What is Makoko Floating School?

Makoko Floating School is a prototype floating structure that addresses physical and social needs in view of the growing challenges of climate change and an urbanizing African context. It is a movable ‘building’ or ‘watercraft’ currently located in the waterfront community of Makoko on the lagoon heart of Nigeria’s most populous city, Lagos. Makoko is a cluster of communities living on water. For nearly 100 years it has thrived on the fishing and sawing industries. The community is largely built on stilt structures and transportation is only by canoes. It is a highly dense and urbanized area, yet it has almost no roads, no land, and no modern infrastructure. It is believed that over 100,000 people currently live in Makoko. The community is full of social and cultural opportunities, at the same time, faced with severe physical, environmental and political challenges.

 

Who is the school built for?

The school was initially conceived as an extension to the only existing English speaking school on water -‐ Whanyinna Nursery and Primary School, which served mainly the ‘Egun’ community in Makoko. However, it’s wider community acceptance has brought about a desire for its inclusiveness to serve the entire Makoko/Iwaya Waterfront Community and various ethnic groups. The building is used both for children’s educational needs and for communal use by adults outside of school hours.

 

How did the project begin and why?

In May 2011, Founder of NLE and architect Kunle Adeyemi visited Makoko and met members of the community. Inspired by the environment and their way of living and building, he subsequently volunteered to work with them to meet one of their needs -‐ the expansion of a nursery and primary school built on reclaimed land. The school was inadequate, dilapidated and prone to serious flooding that frequently hindered the children’s access to education. For Kunle Adeyemi and NLE, meeting this need was an opportunity to learn and to contribute. For the Makoko community, it was an opportunity for development. Adeyemi and NLE’s relationship with the community resulted in a holistic, innovative architectural solution as well as a wider urban vision that addresses the challenges of urbanization, climate change, energy, waste, water, and food facing many African coastal regions.

 

How was the design developed, built and how long did it take?

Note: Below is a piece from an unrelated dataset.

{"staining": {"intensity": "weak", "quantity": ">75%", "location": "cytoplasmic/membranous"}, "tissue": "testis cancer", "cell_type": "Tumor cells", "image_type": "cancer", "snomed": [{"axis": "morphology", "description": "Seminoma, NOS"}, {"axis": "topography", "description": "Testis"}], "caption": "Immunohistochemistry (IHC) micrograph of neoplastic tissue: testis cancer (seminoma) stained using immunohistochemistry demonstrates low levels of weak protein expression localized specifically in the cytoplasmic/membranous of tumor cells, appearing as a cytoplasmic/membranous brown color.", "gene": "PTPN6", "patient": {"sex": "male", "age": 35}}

The design was developed by the NLE team, the local community building experts with international collaborators on specific technologies. One of the key challenges was finding a solution to building relatively cheap and reliable foundations that could support larger structures in the muddy and weak topography of Makoko area. This issue combined with the changing tidal/water level informed a solution to float the building. A number of design options were considered through several consultations with Makoko community experts and NLE’s international collaborators. The final preference was a solution based on the use of locally available materials, labor and vernacular building techniques, combined with relevant global technologies for improvements. This consultation, research & design phase started in June 2011. Construction began in September 2012 with flotation mock-up and testing. Recycled empty plastic barrels found abundantly in Lagos were used for the building’s flotation system, which consists of 16 wooden modules, each containing 16 barrels. Starting in November 2012, the modules were built and assembled on the water, creating the 100m2 platform that provides buoyancy for the building and its users. Once this was assembled, construction of the A-frame followed, led by a team of eight Makoko based builders using eco-friendly, locally sourced bamboo and wood procured from a local sawmill. The frame was completed by December 2012 and the enclosure and roof by February 2013. Development and installations of the building energy, waste, and water systems continued until May 2013.

 

Why a triangle?

A triangle or pyramid is an ideal shape for a tall floating object on water due to its relatively low center of gravity, which provides stability and balance even in heavy winds. The triangle is also a fundamental roof form, which is also ideal for the wet and rainy regional climate.

 

What are the potential risks?

Due to the movable nature of this prototype, there is a minor risk of drift in heavy storms if improperly anchored. There is also a risk of fire spread due to the use of wood. As with risks in any building, both issues have been carefully assessed and mitigated through design. Makoko Floating School employs a combination of temporary posts and retractable steel anchors. A fixed anchoring system is proposed for its long-term docking. The wood used is treated to resist rot and fire.